Things got confusing when new kinds of states began to appear.
Small mixed groups of people from Europe established footholds in
the Americas—among a population of indigenous Americans—and then
started importing slaves and later accepting immigrants from all
around the world. These new societies were hardly “nations” in the
traditional European sense, with a shared history, ethnicity,
culture, language, religion and the like. Some of
these things, of course, were shared among much of the population,
but by no means all. In the United States, “Americanness” (for
idealists, at least) came to mean belief in American civic ideals;
a kind of nation of the mind. Much the same happened in places like
Canada, Brazil and Australia, with their linguistically and
racially mixed populations. Each of these places, today, has a
strong identity. But it does not rest on the old European idea of
the nation, a single people with a single story. Some political
scientists cleverly introduced the idea of the “state-nation”, a
community that came into existence because of the prior existence
of a distinct state. France is a nation-state; Brazil, a
state-nation.
But political scientists have no power to determine how ordinary
people use words. And in America, “nation” is now used broadly,
more or less as a synonym for “country”. Politicians are very fond
of it in particular. A search of the Congressional
Record for the 112th Congress (2011-2012) maxes
out at 2000 results for the phrase “our nation”. In contrast,
British politicians are “nation”-shy: a search of
the Hansard, which records debates in the Houses of Parliament,
finds just 109 instances of “our nation” in 2011-2012.
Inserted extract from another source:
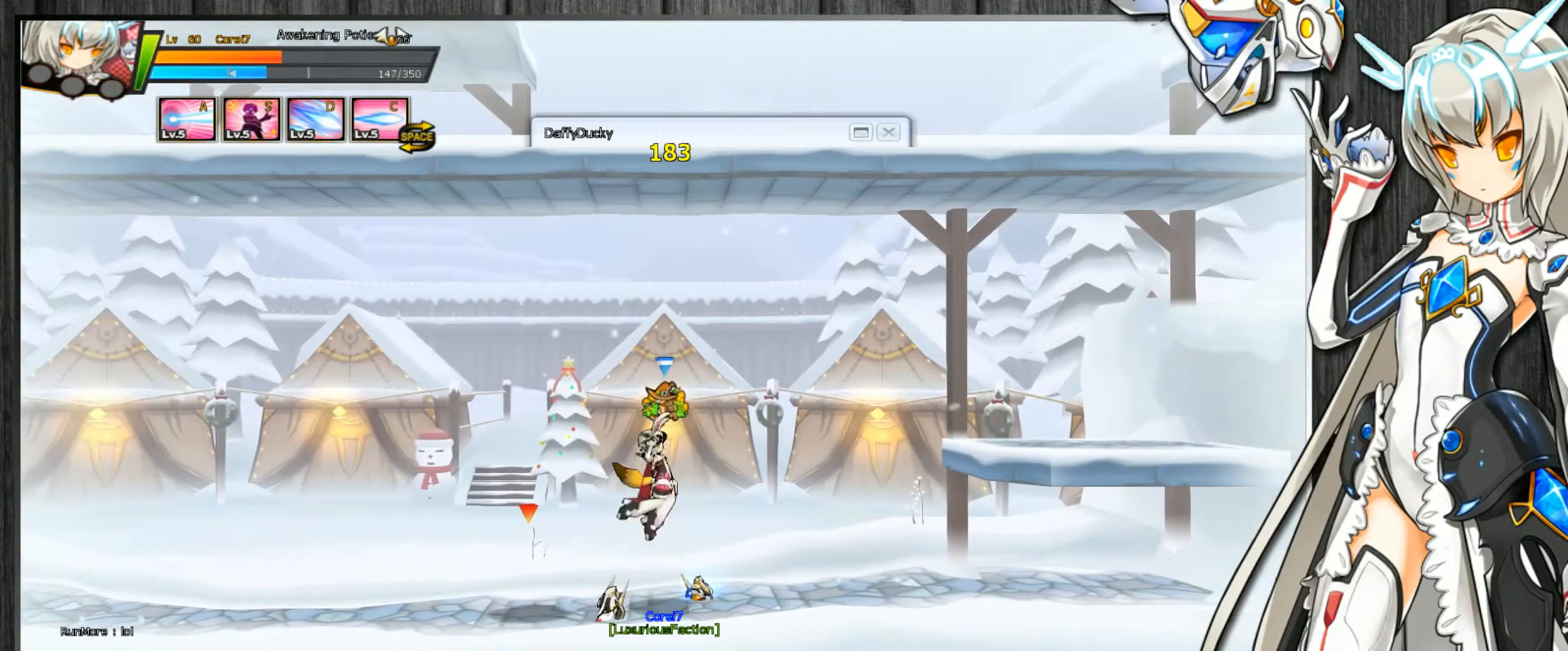
{"keys": [], "events": []}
A Google search of British and American books
over the 20th century shows much the same:Americans write
about “our nation” quite a lot more than the British do.
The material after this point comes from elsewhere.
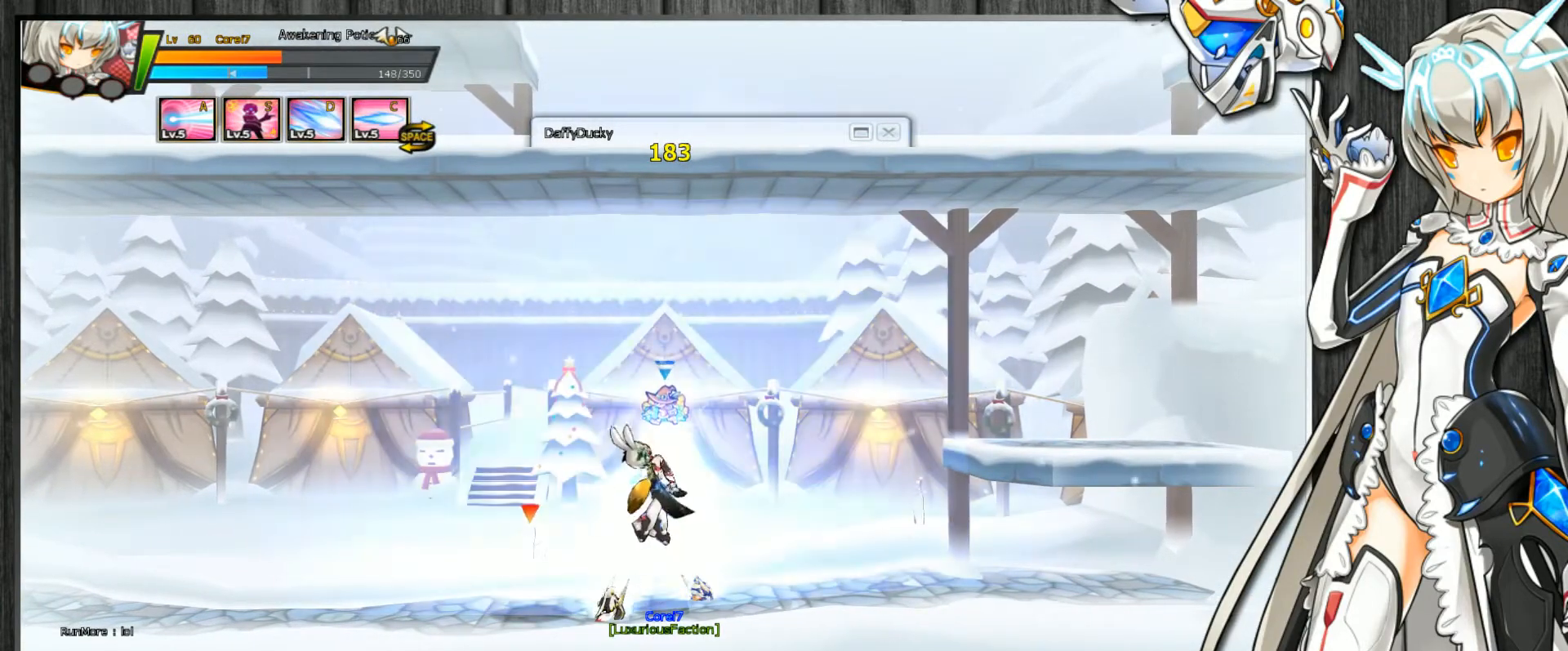
{"keys": [], "events": []}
That “nation”-creep could be touchy does not occur to Americans
most of the time. The official version of the story is that
American-born citizen has as simple a claim on the American
identity as any other. The questioning of Barack Obama’s
Americanness, on so many grounds, shows that this is premature
self-congratulation. If there is such thing as an American nation,
it is a complicated one.
So not even English-speakers agree on the basket of concepts
“nation” should include. And English-speakers are far more
wide-ranging in their use of “nation” then Europeans are with their
loaded words like Volk and narod.
This seems to have been the same conceptual mismatch that confused
Mr Zhang in his response to Mr Biden. Though he was graduating from
an elite English-language university, he missed this subtlety of
“nations” in the course of his education. In that, he is like many
of the Americans graduating with him.